On Sunday, March 2, 2014 4:23:09 PM UTC-8, Alon Zakai wrote:
>
> We don't support dynamic linking in fastcomp. As mentioned on the wiki, we 
> need to reconsider how we do it. Until then, the old compiler is an option 
> for use cases absolutely requiring linking. However even there the feature 
> does not fully work, and does not result in code as fast as everything 
> linked together statically.
>
> Regarding EXPORTED_FUNCTIONS, the EMSCRIPTEN_KEEPALIVE macro will also 
> export it for you. I see this is missing in the docs, adding that now. See 
> test_llvm_used for an example.
>
> - Alon
>
>
>
> On Sun, Mar 2, 2014 at 4:02 PM, Joel Croteau <[email protected]<javascript:>
> > wrote:
>
>> What is the state of dynamic linking with fastcomp? Is it still not yet 
>> implemented? I have some code which potentially calls one of many JS 
>> modules, and I'd like to be able to only load those which it actually 
>> needs. Another issue I have is having to specify EXPORTED_FUNCTIONS on the 
>> command line for all functions I want to be available to side modules. This 
>> is very difficult to do with C++ functions, and very impractical for a 
>> large library with thousands of potential functions to be called. A better 
>> approach would be if this could be specified from within the code. Ideally, 
>> I would like to have a modifier in a class declaration that tells the 
>> compiler that all of that class's public methods and members should be 
>> accessible to external code. It seems like this is possible to do with 
>> embind, but requires a good deal of manual setup. Is there a way to have 
>> embind automatically export the members of a class in some human readable 
>> format, and have dynamically loaded modules use those function members?

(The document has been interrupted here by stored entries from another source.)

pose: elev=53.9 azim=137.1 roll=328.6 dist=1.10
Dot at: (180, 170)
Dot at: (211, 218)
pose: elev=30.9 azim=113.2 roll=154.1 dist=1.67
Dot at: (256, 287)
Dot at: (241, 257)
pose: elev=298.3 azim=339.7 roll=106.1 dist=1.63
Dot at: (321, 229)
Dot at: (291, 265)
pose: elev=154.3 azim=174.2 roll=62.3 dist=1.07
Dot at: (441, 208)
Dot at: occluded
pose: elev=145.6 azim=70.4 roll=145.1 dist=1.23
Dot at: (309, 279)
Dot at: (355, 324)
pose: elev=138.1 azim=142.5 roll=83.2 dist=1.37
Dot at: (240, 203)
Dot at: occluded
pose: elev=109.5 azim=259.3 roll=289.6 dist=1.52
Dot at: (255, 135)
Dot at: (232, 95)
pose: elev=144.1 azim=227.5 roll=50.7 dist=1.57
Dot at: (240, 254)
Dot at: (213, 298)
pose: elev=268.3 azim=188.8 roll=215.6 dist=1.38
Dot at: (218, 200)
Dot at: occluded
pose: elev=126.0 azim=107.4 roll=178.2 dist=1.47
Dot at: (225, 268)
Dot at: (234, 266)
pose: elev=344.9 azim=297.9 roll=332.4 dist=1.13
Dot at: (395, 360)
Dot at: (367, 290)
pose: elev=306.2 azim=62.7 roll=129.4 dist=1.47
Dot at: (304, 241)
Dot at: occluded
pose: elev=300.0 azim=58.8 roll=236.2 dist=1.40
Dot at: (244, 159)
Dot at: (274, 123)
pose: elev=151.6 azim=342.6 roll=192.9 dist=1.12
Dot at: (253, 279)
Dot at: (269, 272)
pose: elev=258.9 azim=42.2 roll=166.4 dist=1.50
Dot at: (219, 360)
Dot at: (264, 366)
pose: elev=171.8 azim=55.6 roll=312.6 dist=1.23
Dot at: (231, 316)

It 
>> seems like if functions in C++ correspond to functions in JS, class 
>> instances in C++ correspond to class instances in JS, and the names of 
>> those JS functions are predictable from their C++ names/arguments/etc., 
>> then it should not be difficult to intermingle code from different files 
>> just as you would with dynamic libraries in C/C++, just having the compiled 
>> code call functions defined in different JS modules.